To test the hypothesis that the difference in the coefficient of thermal contraction of the veneering porcelain above (αliquid) and below (αsolid) its Tg plays an important role in stress development during a fast cooling protocol of Y-TZP crowns.


Three-dimensional finite element models of veneered Y-TZP crowns were developed. Heat transfer analyses were conducted with two cooling protocols: slow (group A) and fast (groups B-F). Calculated temperatures as a function of time were used to determine the thermal stresses. Porcelain αsolid was kept constant while its αliquid was varied, creating different Δα/αsolid conditions: 0, 1, 1.5, 2 and 3 (groups B-F, respectively). Maximum (σ1) and minimum (σ3) residual principal stress distributions in the porcelain layer were compared.

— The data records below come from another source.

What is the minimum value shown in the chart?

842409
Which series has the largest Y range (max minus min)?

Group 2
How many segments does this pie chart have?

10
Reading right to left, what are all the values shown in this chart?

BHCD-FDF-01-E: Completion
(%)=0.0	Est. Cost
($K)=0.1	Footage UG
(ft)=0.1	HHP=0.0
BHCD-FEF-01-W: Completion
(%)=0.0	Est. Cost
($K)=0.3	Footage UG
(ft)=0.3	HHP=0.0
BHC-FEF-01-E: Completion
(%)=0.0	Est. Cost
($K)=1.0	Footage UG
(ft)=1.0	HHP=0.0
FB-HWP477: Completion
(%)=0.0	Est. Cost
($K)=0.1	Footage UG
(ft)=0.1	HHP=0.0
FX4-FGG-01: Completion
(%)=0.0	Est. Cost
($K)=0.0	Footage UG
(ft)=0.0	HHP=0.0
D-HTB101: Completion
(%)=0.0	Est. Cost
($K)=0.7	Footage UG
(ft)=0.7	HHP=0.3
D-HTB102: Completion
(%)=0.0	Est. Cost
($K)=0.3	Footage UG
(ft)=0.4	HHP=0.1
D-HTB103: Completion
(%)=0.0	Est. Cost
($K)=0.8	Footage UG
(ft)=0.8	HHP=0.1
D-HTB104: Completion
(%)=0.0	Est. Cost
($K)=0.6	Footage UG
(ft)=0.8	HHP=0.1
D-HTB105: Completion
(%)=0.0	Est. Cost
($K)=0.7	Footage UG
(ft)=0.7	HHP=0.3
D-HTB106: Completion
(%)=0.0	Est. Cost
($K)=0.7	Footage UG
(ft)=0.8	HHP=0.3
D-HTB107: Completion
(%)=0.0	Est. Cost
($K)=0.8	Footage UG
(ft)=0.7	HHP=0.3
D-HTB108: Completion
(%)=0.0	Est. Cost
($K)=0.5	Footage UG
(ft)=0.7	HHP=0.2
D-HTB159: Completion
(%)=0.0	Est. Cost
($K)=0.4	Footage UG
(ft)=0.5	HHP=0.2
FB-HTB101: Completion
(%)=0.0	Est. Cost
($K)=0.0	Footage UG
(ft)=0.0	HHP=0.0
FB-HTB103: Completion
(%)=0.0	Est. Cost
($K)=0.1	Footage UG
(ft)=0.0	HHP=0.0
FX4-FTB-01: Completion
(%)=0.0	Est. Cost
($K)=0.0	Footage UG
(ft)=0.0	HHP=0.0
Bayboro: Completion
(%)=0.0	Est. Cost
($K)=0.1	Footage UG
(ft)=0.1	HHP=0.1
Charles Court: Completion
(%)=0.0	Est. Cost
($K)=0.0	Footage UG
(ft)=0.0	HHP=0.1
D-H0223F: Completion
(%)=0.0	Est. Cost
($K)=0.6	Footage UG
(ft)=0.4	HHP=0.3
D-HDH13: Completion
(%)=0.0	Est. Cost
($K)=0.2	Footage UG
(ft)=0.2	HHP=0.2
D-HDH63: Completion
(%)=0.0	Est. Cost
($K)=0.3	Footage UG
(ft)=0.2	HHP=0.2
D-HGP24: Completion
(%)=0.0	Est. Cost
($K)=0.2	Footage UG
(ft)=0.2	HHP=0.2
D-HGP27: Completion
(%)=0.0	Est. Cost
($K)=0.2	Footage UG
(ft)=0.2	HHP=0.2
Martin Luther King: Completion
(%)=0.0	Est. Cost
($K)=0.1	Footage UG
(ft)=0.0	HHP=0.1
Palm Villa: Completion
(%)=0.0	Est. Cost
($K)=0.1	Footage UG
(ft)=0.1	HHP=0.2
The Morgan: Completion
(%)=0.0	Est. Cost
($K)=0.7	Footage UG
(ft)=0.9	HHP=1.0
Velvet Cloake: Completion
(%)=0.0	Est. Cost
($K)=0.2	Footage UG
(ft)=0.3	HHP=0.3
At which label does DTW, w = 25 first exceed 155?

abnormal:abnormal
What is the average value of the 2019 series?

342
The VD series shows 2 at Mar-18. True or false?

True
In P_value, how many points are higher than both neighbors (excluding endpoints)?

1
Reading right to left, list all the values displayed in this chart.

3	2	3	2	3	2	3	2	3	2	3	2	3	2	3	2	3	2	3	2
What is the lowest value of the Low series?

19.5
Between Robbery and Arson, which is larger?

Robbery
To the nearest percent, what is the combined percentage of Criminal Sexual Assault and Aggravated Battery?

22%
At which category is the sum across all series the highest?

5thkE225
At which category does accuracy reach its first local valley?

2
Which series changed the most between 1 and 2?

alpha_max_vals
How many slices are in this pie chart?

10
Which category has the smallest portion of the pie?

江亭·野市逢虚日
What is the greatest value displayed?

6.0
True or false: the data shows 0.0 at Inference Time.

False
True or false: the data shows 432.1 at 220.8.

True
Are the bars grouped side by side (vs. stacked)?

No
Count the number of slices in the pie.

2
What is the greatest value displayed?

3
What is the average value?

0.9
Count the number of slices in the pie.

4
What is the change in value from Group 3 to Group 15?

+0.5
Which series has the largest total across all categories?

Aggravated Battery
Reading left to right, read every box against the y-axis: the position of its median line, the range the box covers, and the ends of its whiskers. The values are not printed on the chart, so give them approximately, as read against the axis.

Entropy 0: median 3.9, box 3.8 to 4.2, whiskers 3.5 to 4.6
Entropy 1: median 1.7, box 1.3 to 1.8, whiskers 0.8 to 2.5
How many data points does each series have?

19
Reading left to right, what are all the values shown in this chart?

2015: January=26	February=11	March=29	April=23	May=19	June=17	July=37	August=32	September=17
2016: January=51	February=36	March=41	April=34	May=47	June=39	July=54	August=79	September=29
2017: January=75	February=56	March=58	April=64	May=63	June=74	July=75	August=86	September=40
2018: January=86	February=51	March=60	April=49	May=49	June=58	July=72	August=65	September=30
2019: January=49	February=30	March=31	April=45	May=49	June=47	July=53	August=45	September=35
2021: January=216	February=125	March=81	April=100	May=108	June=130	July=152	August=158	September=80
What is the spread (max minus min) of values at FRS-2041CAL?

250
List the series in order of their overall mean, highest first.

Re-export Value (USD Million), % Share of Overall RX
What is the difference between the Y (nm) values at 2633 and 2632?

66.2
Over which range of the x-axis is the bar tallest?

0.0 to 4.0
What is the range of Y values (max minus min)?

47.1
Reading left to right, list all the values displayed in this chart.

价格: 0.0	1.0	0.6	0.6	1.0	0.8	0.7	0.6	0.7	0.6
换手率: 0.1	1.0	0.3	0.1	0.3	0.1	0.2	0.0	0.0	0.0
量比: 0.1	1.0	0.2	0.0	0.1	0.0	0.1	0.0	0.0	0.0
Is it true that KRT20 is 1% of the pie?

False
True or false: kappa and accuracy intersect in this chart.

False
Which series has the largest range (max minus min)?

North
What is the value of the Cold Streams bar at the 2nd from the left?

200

For the slowly cooled crown, positive σ1 were observed in the porcelain, orientated perpendicular to the core-veneer interface ("radial" orientation). Simultaneously, negative σ3 were observed within the porcelain, mostly in a hoop orientation ("hoop-arch"). For rapidly cooled crowns, stress patterns varied depending on Δα/αsolid ratios. For groups B and C, the patterns were similar to those found in group A for σ1 ("radial") and σ3 ("hoop-arch"). For groups D-F, stress distribution changed significantly, with σ1 forming a "hoop-arch" pattern while σ3 developed a "radial" pattern.


Hoop tensile stresses generated in the veneering layer during fast cooling protocols due to porcelain high Δα/αsolid ratio will facilitate flaw propagation from the surface toward the core, which negatively affects the potential clinical longevity of a crown.